This excerpt taken from the LLTC 8-K filed Apr 17, 2007.
Volatility in customer demand in the semiconductor industry affect future levels of sales and profitability and limit our ability to predict such levels.
Historically, we have maintained low lead times, which has enabled customers to place orders close to their true needs for product. In defining our financial goals and projections, we consider inventory on hand, backlog, production cycles and expected order patterns from customers. If our estimates in these areas become inaccurate, we may not be able to meet our revenue goals and projections. In addition, some customers require us to manufacture product and have it available for shipment, even though the customer is unwilling to make a binding commitment to purchase all, or even some, of the product. As a result, in any quarterly fiscal period we are subject to the risk of cancellation of orders leading to a fall-off of sales and backlog.

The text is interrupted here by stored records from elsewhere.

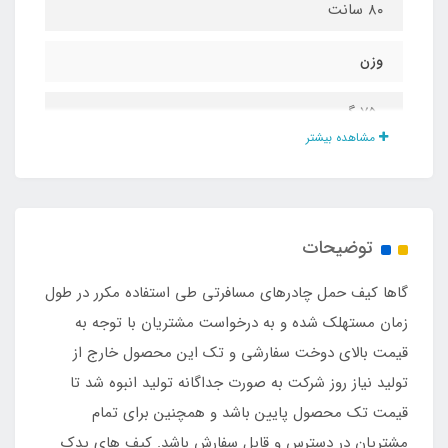
۸۰ سانت
وزن
۷۵۰ گرم
مشاهده بیشتر
بند کوله شو
دارد
توضیحات
دستگیره حمل تک دست
گاها کیف حمل چادرهای مسافرتی طی استفاده مکرر در طول
دارد
زمان مستهلک شده و به درخواست مشتریان با توجه به
قیمت بالای دوخت سفارشی و تک این محصول خارج از
نوع پارچه
تولید نیاز روز شرکت به صورت جداگانه تولید انبوه شد تا
قیمت تک محصول پایین باشد و همچنین برای تمام
جودون مشکی پشت برزنت ضد آب
مشتریان در دسترس و قابل سفارش باشد. کیف های یدک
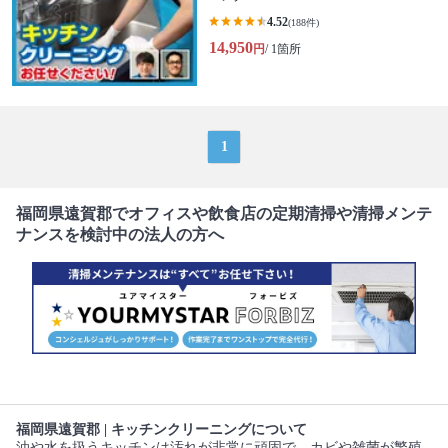
4.52
(188件)
14,950
円
/ 1箇所
1
福岡県遠賀郡でオフィスや飲食店の定期清掃や清掃メンテ
ナンスを検討中の法人の方へ
福岡県遠賀郡 | キッチンクリーニングについて
油や水を扱うキッチンは汚れが非常に頑固で、カビや雑菌が繁殖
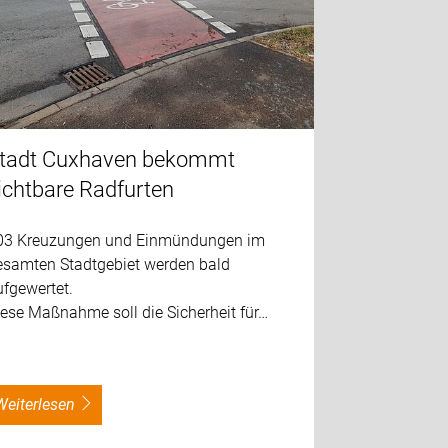
tadt Cuxhaven bekommt
ichtbare Radfurten
03 Kreuzungen und Einmündungen im
esamten Stadtgebiet werden bald
fgewertet.
ese Maßnahme soll die Sicherheit für…
weiterlesen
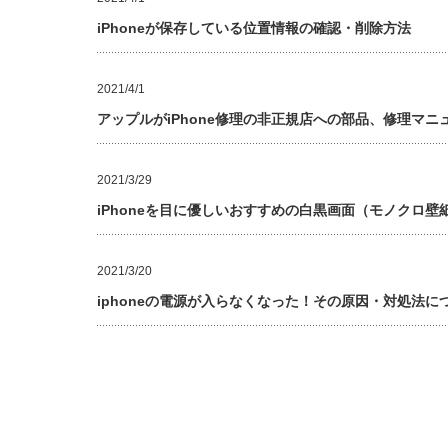
iPhoneが保存している位置情報の確認・削除方法
2021/4/1
アップルがiPhone修理の非正規店への部品、修理マニ
2021/3/29
iPhoneを目に優しいおすすめの白黒画面（モノクロ壁
2021/3/20
iphoneの電源が入らなくなった！その原因・対処法に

Further, those orders may be for products that meet the customers unique requirements so that those cancelled orders would, in addition, result in an inventory of unsaleable products, and thus potential inventory write-offs. We routinely estimate inventory reserves required for such products, but actual results may differ from these reserve estimates.

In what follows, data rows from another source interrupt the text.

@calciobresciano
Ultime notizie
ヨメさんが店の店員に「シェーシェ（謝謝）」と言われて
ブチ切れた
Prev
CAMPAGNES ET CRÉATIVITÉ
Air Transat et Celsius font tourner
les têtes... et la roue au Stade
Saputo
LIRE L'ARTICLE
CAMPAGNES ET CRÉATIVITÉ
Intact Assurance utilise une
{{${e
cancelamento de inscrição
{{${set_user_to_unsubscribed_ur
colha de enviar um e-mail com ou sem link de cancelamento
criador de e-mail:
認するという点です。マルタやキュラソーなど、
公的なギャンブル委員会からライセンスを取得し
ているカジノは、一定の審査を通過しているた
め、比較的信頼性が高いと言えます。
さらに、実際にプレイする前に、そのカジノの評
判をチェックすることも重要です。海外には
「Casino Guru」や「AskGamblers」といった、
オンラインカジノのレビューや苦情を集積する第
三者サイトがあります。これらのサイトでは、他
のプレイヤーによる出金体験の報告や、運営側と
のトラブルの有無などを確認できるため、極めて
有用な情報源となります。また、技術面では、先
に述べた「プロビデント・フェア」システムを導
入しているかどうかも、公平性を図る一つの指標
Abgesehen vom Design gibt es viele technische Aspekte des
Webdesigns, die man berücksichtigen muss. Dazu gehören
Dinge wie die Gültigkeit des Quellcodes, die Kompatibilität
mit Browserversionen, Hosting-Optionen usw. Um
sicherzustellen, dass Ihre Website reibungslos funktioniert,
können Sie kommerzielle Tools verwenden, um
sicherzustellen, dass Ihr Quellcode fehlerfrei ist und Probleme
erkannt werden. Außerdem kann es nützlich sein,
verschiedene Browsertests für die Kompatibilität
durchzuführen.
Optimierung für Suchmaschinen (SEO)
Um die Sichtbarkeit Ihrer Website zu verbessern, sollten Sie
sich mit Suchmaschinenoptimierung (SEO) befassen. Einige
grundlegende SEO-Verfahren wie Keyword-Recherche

We generate revenue from thousands of customers worldwide and our revenues are diversified by end-market and geographical region. However, the loss of, or a significant reduction of purchases by a portion of our customer base could adversely affect our results of operations. We can lose a customer due to a change in the customers design or purchasing practices. In addition, the timing of customers inventory adjustments may adversely affect our results of operations.